Top of DATA SUPPLIED
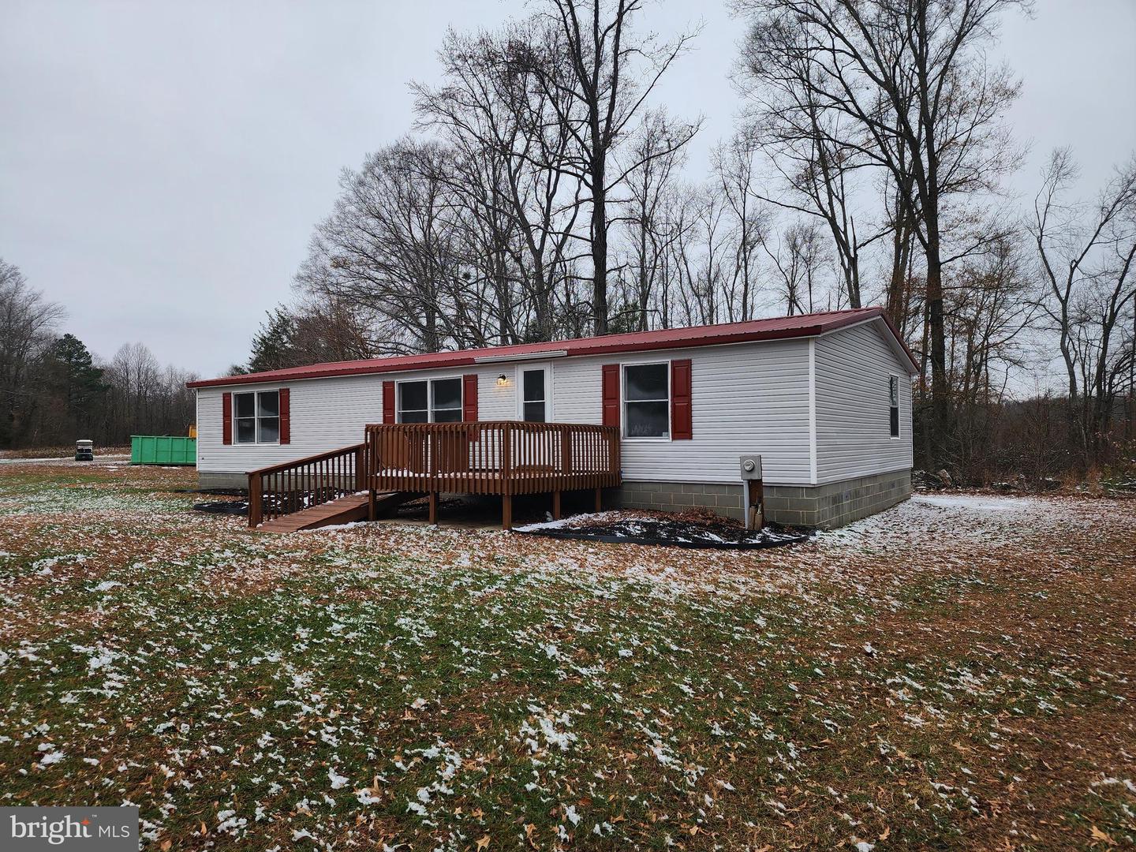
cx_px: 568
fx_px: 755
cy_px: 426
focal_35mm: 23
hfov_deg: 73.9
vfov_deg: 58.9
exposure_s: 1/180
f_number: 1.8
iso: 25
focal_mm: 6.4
Bottom of DATA SUPPLIED
### THE TASK
Print all of the records shown above exactly, leaving out each picture.

### YOUR RESPONSE
cx_px: 568
fx_px: 755
cy_px: 426
focal_35mm: 23
hfov_deg: 73.9
vfov_deg: 58.9
exposure_s: 1/180
f_number: 1.8
iso: 25
focal_mm: 6.4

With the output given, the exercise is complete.